→ **EXERCISE DIRECTIONS**:
The answer must consist of every line from the data that holds "offset".
====== MATERIALS PROVIDED
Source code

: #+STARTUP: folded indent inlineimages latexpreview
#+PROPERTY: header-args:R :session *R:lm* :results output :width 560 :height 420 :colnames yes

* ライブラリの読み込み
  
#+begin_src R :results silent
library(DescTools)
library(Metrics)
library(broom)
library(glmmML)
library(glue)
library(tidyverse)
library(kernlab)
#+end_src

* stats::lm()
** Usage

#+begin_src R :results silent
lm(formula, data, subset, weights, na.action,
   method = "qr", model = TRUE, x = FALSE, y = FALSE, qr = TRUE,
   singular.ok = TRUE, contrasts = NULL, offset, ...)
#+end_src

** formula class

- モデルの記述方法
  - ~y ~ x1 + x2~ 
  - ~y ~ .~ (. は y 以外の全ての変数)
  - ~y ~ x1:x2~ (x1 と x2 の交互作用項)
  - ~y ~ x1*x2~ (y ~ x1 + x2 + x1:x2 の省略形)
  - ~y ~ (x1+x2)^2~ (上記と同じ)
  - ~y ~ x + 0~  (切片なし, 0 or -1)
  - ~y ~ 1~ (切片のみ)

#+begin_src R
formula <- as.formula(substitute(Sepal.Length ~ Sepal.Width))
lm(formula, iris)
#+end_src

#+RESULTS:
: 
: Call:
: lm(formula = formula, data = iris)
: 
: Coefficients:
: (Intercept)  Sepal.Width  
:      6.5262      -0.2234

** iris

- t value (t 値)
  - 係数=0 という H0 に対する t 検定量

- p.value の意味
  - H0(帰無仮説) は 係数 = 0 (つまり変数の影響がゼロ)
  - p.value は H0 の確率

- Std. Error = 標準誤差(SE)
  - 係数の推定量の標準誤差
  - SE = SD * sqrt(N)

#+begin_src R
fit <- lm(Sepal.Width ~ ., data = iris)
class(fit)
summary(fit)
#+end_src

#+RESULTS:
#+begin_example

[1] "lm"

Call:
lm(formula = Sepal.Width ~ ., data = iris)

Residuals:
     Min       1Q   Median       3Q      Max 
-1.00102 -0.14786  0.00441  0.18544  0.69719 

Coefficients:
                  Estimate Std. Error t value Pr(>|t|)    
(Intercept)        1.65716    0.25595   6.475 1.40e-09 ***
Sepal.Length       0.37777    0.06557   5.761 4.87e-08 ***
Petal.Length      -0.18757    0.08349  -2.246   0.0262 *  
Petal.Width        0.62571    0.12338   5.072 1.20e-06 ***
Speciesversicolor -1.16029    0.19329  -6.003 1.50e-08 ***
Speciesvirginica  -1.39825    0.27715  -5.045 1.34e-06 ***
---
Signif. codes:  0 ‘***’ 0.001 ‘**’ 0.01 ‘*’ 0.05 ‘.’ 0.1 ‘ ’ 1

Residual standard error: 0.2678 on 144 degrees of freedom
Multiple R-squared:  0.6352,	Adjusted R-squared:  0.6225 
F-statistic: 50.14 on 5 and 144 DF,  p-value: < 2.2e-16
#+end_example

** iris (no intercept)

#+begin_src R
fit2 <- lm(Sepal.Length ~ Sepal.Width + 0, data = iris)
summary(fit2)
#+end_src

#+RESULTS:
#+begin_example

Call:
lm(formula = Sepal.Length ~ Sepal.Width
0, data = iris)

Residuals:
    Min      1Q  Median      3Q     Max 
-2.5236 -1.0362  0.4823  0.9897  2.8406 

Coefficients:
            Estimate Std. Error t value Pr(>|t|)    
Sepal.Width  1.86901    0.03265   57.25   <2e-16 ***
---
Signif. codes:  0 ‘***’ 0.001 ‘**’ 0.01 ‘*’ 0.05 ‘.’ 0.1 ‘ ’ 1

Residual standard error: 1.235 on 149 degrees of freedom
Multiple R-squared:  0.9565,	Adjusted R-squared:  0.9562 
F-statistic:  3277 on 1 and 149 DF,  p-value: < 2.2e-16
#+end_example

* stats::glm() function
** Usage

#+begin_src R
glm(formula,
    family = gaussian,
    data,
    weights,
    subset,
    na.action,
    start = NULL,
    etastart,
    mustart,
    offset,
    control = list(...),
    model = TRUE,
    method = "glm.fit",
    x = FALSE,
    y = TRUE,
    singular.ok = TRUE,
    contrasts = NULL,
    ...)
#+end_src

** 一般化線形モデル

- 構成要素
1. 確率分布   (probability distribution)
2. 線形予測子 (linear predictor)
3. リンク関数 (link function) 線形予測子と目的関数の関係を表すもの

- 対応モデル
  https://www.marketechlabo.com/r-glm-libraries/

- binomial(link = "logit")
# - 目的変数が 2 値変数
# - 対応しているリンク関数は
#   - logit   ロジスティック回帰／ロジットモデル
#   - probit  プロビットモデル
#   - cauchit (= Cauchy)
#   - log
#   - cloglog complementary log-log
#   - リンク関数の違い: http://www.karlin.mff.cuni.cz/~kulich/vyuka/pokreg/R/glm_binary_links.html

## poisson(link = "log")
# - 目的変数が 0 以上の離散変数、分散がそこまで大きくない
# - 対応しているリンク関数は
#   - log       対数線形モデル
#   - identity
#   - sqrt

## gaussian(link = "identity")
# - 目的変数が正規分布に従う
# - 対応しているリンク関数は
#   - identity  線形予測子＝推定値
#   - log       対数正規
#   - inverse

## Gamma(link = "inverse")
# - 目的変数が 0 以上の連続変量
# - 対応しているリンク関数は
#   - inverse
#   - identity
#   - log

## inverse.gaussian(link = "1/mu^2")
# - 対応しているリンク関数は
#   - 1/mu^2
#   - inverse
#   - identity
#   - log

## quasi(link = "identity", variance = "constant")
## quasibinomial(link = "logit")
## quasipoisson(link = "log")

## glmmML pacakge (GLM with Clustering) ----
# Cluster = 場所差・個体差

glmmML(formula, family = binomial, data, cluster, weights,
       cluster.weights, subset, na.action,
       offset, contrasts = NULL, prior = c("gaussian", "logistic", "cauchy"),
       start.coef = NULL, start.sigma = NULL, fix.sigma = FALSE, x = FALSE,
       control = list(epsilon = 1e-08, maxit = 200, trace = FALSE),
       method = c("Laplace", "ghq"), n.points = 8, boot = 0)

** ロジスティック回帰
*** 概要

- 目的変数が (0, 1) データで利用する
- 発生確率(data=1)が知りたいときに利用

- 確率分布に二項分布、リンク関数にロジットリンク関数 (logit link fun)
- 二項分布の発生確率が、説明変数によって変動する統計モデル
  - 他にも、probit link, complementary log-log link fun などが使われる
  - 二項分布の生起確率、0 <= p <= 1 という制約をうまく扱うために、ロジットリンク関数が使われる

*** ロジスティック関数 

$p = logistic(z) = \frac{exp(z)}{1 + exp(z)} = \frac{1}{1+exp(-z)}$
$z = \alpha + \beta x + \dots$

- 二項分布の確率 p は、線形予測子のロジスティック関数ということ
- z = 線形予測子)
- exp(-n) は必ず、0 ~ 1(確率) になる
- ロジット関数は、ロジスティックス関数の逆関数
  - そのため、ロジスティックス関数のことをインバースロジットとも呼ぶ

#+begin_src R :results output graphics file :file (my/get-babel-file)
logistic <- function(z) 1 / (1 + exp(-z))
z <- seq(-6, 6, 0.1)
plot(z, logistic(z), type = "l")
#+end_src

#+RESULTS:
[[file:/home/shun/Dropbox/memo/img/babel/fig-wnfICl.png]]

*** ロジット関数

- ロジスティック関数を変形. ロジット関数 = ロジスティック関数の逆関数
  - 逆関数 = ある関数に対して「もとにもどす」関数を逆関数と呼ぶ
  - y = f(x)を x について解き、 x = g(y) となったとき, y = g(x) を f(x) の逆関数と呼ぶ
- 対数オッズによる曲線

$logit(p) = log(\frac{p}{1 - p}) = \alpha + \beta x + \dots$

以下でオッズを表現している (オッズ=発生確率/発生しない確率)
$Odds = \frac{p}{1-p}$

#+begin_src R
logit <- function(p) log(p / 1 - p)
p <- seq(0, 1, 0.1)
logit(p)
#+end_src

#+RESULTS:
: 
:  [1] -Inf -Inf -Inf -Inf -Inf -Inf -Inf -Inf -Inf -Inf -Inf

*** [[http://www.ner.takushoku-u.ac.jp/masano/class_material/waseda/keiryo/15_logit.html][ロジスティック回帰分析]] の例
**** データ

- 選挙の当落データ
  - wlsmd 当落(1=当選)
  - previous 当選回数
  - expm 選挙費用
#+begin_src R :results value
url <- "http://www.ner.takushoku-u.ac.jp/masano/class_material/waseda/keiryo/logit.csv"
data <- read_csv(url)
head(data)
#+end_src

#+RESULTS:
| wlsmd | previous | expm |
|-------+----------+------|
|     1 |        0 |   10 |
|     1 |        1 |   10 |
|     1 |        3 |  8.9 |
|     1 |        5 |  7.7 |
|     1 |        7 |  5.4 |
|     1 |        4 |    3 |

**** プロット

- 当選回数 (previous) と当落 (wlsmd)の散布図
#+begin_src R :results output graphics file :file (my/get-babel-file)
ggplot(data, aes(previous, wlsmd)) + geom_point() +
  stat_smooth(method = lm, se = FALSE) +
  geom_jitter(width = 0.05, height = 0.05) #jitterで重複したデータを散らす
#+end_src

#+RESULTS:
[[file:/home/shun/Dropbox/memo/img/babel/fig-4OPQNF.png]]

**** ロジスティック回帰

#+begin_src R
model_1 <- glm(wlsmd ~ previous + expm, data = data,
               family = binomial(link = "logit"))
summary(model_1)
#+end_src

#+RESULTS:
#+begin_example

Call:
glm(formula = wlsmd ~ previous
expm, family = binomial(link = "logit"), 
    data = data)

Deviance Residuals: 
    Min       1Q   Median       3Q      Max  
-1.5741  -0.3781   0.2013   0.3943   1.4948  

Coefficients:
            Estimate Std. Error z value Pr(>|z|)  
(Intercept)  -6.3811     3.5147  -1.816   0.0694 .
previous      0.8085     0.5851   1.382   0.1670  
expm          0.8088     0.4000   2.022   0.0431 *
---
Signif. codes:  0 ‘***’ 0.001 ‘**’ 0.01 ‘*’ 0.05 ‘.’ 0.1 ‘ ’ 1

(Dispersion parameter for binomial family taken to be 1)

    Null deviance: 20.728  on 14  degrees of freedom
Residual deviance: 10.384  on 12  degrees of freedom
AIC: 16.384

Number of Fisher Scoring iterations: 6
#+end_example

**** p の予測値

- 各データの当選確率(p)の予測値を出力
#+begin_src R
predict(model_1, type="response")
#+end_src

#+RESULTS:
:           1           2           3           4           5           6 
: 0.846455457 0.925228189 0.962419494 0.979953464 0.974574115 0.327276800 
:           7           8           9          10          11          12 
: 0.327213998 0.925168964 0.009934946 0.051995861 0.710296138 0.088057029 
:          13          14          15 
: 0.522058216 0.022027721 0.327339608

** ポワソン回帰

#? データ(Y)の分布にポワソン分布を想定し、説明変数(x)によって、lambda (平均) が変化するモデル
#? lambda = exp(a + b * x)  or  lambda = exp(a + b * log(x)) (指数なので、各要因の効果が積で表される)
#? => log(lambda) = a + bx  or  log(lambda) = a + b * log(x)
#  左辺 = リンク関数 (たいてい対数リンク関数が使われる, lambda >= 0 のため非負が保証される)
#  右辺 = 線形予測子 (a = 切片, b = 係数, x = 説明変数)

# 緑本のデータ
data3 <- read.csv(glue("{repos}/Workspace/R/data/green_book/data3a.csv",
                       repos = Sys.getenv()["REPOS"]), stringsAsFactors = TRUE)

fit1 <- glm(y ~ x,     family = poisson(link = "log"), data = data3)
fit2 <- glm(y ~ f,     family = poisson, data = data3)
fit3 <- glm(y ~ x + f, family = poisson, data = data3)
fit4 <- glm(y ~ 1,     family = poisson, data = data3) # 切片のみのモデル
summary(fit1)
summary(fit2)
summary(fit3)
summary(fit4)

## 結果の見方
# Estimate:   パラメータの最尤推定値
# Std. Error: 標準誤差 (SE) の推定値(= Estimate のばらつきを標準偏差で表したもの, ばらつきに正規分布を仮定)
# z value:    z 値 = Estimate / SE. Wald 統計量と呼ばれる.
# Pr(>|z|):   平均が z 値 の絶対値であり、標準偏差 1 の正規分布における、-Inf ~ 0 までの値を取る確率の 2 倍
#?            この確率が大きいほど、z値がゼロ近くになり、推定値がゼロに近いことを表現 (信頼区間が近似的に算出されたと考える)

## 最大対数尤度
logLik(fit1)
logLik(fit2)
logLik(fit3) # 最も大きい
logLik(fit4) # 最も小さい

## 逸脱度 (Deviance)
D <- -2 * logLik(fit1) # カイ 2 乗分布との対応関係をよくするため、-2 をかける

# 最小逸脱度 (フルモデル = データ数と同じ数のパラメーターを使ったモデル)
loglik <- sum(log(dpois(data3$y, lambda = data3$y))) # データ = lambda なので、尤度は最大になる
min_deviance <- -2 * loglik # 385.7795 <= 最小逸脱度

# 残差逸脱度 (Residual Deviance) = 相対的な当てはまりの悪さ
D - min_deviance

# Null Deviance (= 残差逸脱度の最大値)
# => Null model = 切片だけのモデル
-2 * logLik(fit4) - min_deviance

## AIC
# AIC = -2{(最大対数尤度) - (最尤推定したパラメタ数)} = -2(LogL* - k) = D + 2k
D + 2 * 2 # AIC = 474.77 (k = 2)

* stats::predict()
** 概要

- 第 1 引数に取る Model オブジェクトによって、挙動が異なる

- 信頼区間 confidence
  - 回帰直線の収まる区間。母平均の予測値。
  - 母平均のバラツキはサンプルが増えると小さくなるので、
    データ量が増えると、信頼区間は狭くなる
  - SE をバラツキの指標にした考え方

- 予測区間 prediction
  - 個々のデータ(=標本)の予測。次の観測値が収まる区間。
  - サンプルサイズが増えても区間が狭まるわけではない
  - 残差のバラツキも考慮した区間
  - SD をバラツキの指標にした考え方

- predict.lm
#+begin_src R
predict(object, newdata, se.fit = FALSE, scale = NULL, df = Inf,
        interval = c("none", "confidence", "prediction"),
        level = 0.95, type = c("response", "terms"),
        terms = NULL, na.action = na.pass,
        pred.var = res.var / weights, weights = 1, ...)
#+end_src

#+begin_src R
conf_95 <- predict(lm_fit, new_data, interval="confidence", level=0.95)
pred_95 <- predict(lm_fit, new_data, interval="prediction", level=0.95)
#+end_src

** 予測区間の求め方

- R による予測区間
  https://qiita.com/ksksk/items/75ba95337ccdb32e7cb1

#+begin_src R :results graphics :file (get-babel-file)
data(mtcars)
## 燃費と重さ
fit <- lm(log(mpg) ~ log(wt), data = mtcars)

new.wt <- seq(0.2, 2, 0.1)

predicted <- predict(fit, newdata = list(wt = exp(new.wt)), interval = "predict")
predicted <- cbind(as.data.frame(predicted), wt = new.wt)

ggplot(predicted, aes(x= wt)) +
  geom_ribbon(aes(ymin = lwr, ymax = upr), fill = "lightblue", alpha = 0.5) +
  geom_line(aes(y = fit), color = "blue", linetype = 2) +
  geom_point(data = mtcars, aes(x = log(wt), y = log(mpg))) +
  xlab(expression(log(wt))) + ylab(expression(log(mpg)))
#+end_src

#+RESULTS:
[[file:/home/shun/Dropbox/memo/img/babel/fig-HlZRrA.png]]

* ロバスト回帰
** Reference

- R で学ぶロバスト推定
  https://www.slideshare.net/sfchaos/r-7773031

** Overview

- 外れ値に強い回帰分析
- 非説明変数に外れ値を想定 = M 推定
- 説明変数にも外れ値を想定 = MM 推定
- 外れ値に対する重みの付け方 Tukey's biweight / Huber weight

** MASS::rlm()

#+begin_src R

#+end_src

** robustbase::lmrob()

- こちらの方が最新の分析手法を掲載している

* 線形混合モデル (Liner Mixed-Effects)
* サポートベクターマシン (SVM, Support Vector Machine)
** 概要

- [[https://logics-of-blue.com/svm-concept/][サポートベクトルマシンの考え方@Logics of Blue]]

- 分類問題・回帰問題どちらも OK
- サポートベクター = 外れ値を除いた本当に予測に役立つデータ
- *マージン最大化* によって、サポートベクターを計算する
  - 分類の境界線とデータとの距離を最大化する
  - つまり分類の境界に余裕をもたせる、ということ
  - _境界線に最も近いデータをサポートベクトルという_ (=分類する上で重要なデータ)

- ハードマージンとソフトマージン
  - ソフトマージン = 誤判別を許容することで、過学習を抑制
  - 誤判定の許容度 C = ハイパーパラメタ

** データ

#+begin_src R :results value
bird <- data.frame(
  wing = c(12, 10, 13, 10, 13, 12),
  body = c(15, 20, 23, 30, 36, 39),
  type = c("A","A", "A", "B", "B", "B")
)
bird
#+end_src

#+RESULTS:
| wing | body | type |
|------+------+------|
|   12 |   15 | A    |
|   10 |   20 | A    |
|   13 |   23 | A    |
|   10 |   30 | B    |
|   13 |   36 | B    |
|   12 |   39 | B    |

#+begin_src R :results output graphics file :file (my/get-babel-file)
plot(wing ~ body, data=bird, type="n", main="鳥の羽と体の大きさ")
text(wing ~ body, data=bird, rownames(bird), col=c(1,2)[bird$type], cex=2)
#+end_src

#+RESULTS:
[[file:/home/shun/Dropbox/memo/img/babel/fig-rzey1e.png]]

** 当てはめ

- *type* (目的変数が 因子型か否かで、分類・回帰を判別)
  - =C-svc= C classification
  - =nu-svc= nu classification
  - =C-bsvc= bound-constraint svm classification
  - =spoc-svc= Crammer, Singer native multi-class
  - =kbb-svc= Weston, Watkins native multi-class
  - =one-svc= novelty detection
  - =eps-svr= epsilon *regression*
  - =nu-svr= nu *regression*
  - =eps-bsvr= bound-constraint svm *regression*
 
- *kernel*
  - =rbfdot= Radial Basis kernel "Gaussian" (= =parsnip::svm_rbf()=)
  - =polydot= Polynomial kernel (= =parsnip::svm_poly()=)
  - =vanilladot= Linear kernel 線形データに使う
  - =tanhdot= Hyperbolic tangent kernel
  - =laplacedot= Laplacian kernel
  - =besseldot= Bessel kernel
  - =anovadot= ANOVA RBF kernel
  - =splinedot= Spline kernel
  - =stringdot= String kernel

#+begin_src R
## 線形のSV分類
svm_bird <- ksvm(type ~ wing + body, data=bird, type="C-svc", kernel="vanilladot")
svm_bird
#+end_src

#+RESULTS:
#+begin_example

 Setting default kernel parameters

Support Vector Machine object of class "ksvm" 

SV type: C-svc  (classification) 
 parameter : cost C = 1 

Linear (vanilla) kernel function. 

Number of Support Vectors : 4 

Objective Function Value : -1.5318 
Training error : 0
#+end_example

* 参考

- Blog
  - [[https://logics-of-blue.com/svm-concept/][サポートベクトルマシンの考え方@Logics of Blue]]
============
→ **RESULT OF THE EXERCISE**:
   singular.ok = TRUE, contrasts = NULL, offset, ...)
    offset,
       offset, contrasts = NULL, prior = c("gaussian", "logistic", "cauchy"),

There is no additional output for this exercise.